§ DOCUMENT SECTION:

Le 3 déc. 2015 18:40, "Diego M. Rodriguez" <diego.plan9@gmail.com> a écrit :
>
> On Thu, Dec 03, 2015 at 01:40:15PM +0000, Ghislain Vaillant wrote:
> > Speaking of potential mistakes, here are a few things that bited me whilst
> > working on the packaging of ArrayFire:
> >
> > - Be sure that you don't need to repack / strip some of the content of the
> > source tree due to some DFSG-related reason (copyright, embedded
> > library...). For that, the licensecheck tool comes very handy.
> >
> > I found out that using upstream git with submodules + a repack step is not
> > worth the trouble. For ArrayFire, the introduction of non-free code happened
> > after the initial upload. If I had known sooner however, I would have used
> > the standard approach.
>
> Dully noted - I'd lean towards believing that in this case there are no
> DFSG-modifications to be made (the main repository and the C-implementation
> clearly state BSD-2-clause, and upstream has confirmed me on a private
> conversation that the test .csvs repository is under the same copyright and
> license as well; and it does not include or reference any other libraries). I
> have hopefully reflected this in the debian/copyright file.

Brilliant.

> licensecheck does however complain about most of the files missing a license
> or copyright header. I'm wondering if they should be patched for the Debian
> package, or it sufficient to rely on the aforementioned debian/copyright?

Worth forwarding upstream but not a deal breaker. Again d/copyright should cover these.

> On a slightly related note (and hoping not to be taking advantage of your
> willingness to help!): should a patch be provided to make the python files
> PEP8 compliant and fix the pyflakes, etc. warnings, or is this something that
> should be handled upstream? I'm asking after noticing some package reviews
> on the mailing list that point to these errors, such as [1].

Gianfranco is (rightfully) very thorough. Spell and code checks should be forwarded upstream but the decision of maintaining a patch for these is yours. As long as they don't alter usability of the software obviously.

§ PROBLEMS TO WORK ON:
(1) In the email exchange about Debian packaging, which tool is said to be very handy for checking whether content must be stripped from the source tree?
(2) Pick up the email exchange about Debian packaging after its last sentence and continue it.

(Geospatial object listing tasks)

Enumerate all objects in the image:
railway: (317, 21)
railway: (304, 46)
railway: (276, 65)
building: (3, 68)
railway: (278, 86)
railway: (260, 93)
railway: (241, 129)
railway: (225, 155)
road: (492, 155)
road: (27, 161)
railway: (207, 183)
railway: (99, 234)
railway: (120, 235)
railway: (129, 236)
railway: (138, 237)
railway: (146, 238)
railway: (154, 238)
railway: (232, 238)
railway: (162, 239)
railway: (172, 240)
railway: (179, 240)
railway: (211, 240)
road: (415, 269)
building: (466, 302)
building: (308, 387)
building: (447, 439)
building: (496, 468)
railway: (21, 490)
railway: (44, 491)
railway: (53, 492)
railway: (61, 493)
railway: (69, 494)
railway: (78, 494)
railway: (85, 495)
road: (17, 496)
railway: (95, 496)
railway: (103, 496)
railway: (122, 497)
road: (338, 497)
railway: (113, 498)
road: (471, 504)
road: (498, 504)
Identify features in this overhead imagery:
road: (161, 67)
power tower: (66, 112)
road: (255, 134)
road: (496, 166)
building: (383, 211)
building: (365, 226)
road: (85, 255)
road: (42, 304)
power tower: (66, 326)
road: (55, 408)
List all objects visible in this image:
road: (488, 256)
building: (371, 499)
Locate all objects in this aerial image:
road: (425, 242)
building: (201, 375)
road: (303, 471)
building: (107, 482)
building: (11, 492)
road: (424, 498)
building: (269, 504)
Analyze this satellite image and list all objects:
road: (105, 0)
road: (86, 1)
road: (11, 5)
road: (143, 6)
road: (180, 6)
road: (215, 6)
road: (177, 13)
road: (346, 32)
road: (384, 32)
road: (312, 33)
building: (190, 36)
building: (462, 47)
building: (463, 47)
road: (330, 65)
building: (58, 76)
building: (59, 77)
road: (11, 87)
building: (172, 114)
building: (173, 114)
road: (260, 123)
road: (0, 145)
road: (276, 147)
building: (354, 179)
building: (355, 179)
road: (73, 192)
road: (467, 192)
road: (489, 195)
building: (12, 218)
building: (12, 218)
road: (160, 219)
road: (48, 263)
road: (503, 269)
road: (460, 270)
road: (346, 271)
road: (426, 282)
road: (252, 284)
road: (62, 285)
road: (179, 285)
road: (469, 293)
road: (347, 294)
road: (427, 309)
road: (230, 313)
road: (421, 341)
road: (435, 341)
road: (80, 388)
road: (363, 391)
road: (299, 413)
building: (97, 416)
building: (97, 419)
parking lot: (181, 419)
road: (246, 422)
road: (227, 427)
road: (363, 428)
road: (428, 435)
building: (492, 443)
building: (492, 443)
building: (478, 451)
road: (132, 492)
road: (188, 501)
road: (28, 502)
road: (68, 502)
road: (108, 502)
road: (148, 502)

§ WRITTEN ANSWERS:
(1) The licensecheck tool.

(2)
> > - Be extremely careful when merging new tags in the packaging branch.
> > Mis-handling of the submodules can happen very fast and lead to a broken
> > pristine tarball.
> >
> > Do really check that the diff between your debian branch and the upstream
> > tag only shows the debian folder and not a difference between the commit-ids
> > of the submodules. In case mis-hap, I would advise to start fresh with the
> > merging of the upstream tag, sort the submodules and rebase any subsequent
> > work onto that.
>
> Thanks again the heads up - so far my tests with git-dpm and conforming to the
> DEP-14 guidelines have been local, but I will make sure to double check on
> the mentioned issues.
>
> I'm wondering also if there is a recommended way for sharing the latest git-dpm
> efforts while not having write access to Alioth, perhaps by using github or a
> similar service? I'm doubtful between focusing my efforts on filling a formal
> RFS request at this point in time (mainly to initiate code review, and polish
> the remaining issues), or waiting until I'm more familiar with the git-dpm
> procedures.

I am not familiar with git-dpm so I cannot comment. You can keep your packaging work hosted on github for instance whilst waiting approval to join a team.